[Provided records]
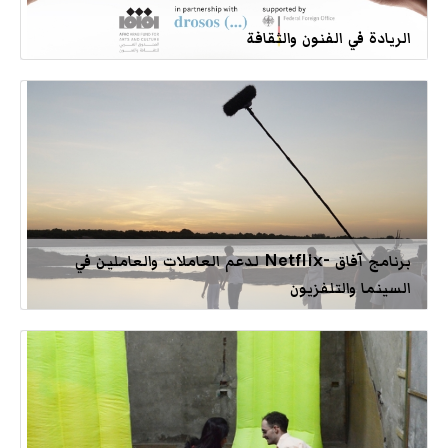
الريادة في الفنون والثقافة
برنامج آفاق -Netflix لدعم العاملات والعاملين في
السينما والتلفزيون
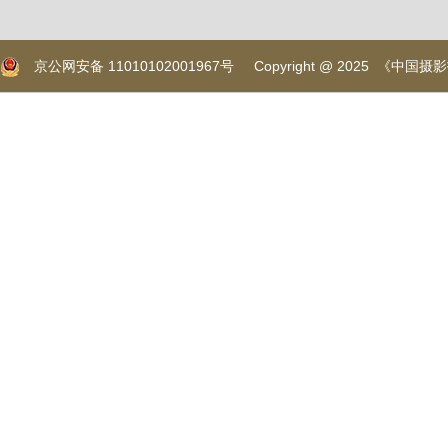
京公网安备 11010102001967号
Copyright @ 2025 《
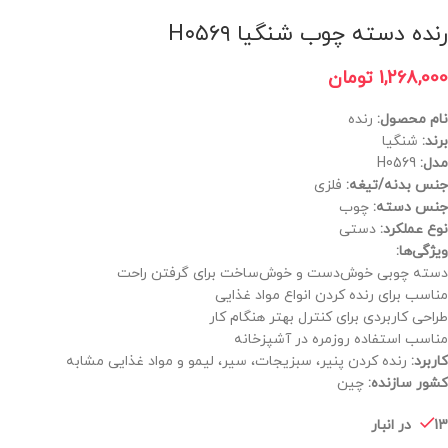
رنده دسته چوب شنگیا H۰۵۶۹
1,268,000
تومان
نام محصول:
رنده
برند:
شنگیا
مدل:
H0569
جنس بدنه/تیغه:
فلزی
جنس دسته:
چوب
نوع عملکرد:
دستی
ویژگی‌ها:
دسته چوبی خوش‌دست و خوش‌ساخت برای گرفتن راحت
مناسب برای رنده کردن انواع مواد غذایی
طراحی کاربردی برای کنترل بهتر هنگام کار
مناسب استفاده روزمره در آشپزخانه
کاربرد:
رنده کردن پنیر، سبزیجات، سیر، لیمو و مواد غذایی مشابه
کشور سازنده:
چین
13 در انبار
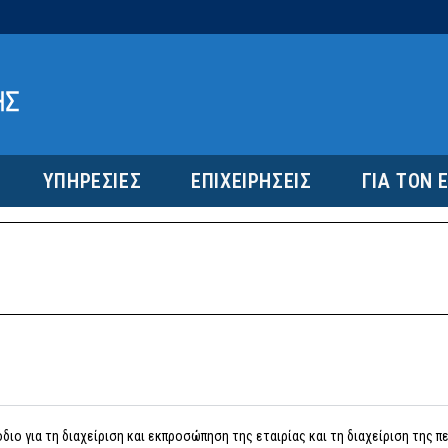
ΥΠΗΡΕΣΙΕΣ
ΕΠΙΧΕΙΡΗΣΕΙΣ
ΓΙΑ ΤΟΝ 
όδιο για τη διαχείριση και εκπροσώπηση της εταιρίας και τη διαχείριση της π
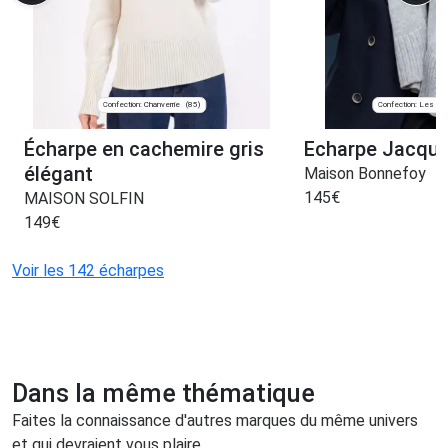
Confection: Chanverrie
Confection: Les Vill
(85)
Écharpe en cachemire gris
Echarpe Jacque
élégant
Maison Bonnefoy
145
€
MAISON SOLFIN
149
€
Voir les 142 écharpes
Dans la même thématique
Faites la connaissance d'autres marques du même univers
et qui devraient vous plaire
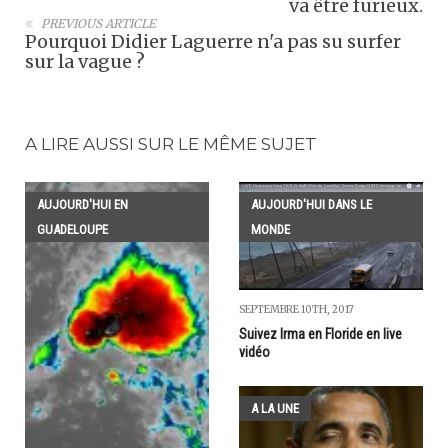
va être furieux.
PREVIOUS ARTICLE
Pourquoi Didier Laguerre n'a pas su surfer
sur la vague ?
A LIRE AUSSI SUR LE MÊME SUJET
AUJOURD'HUI EN
AUJOURD'HUI DANS LE
GUADELOUPE
MONDE
SEPTEMBRE 10TH, 2017
Suivez Irma en Floride en live
vidéo
A LA UNE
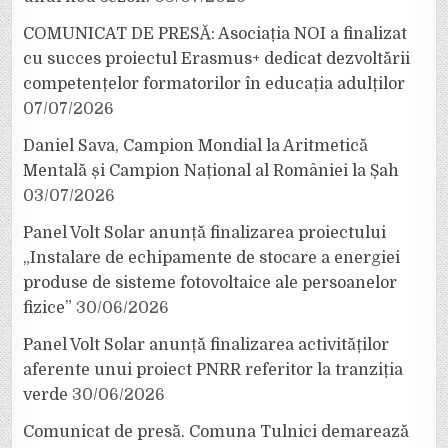
COMUNICAT DE PRESĂ: Asociația NOI a finalizat
cu succes proiectul Erasmus+ dedicat dezvoltării
competențelor formatorilor în educația adulților
07/07/2026
Daniel Sava, Campion Mondial la Aritmetică
Mentală și Campion Național al României la Șah
03/07/2026
Panel Volt Solar anunță finalizarea proiectului
„Instalare de echipamente de stocare a energiei
produse de sisteme fotovoltaice ale persoanelor
fizice”
30/06/2026
Panel Volt Solar anunță finalizarea activităților
aferente unui proiect PNRR referitor la tranziția
verde
30/06/2026
Comunicat de presă. Comuna Tulnici demarează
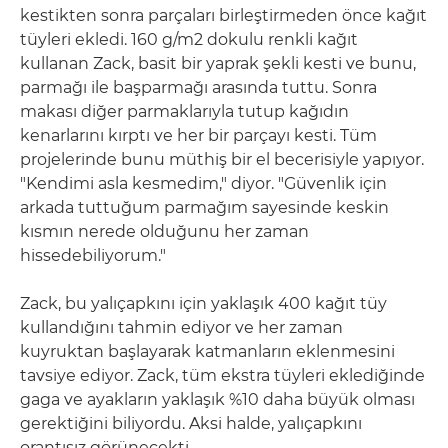
kestikten sonra parçaları birleştirmeden önce kağıt
tüyleri ekledi. 160 g/m2 dokulu renkli kağıt
kullanan Zack, basit bir yaprak şekli kesti ve bunu,
parmağı ile başparmağı arasında tuttu. Sonra
makası diğer parmaklarıyla tutup kağıdın
kenarlarını kırptı ve her bir parçayı kesti. Tüm
projelerinde bunu müthiş bir el becerisiyle yapıyor.
"Kendimi asla kesmedim," diyor. "Güvenlik için
arkada tuttuğum parmağım sayesinde keskin
kısmın nerede olduğunu her zaman
hissedebiliyorum."
Zack, bu yalıçapkını için yaklaşık 400 kağıt tüy
kullandığını tahmin ediyor ve her zaman
kuyruktan başlayarak katmanların eklenmesini
tavsiye ediyor. Zack, tüm ekstra tüyleri eklediğinde
gaga ve ayakların yaklaşık %10 daha büyük olması
gerektiğini biliyordu. Aksi halde, yalıçapkını
orantısız görünecekti.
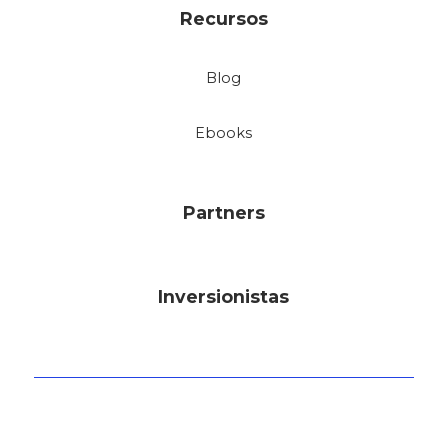
Recursos
Blog
Ebooks
Partners
Inversionistas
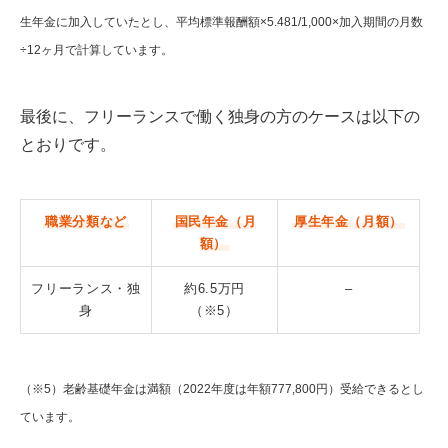
生年金に加入していたとし、平均標準報酬額×5.481/1,000×加入期間の月数
÷12ヶ月で計算しています。
最後に、フリーランスで働く独身の方のケースは以下の
とおりです。
職業分類など
国民年金（月
厚生年金（月額）
額）
フリーランス・独
約6.5万円
–
身
（※5）
（※5）老齢基礎年金は満額（2022年度は年額777,800円）受給できるとし
ています。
[/Provided records]
Search the records for the word "مواد". Copy each line where it appears.

مناسب برای رنده کردن انواع مواد غذایی
رنده کردن پنیر، سبزیجات، سیر، لیمو و مواد غذایی مشابه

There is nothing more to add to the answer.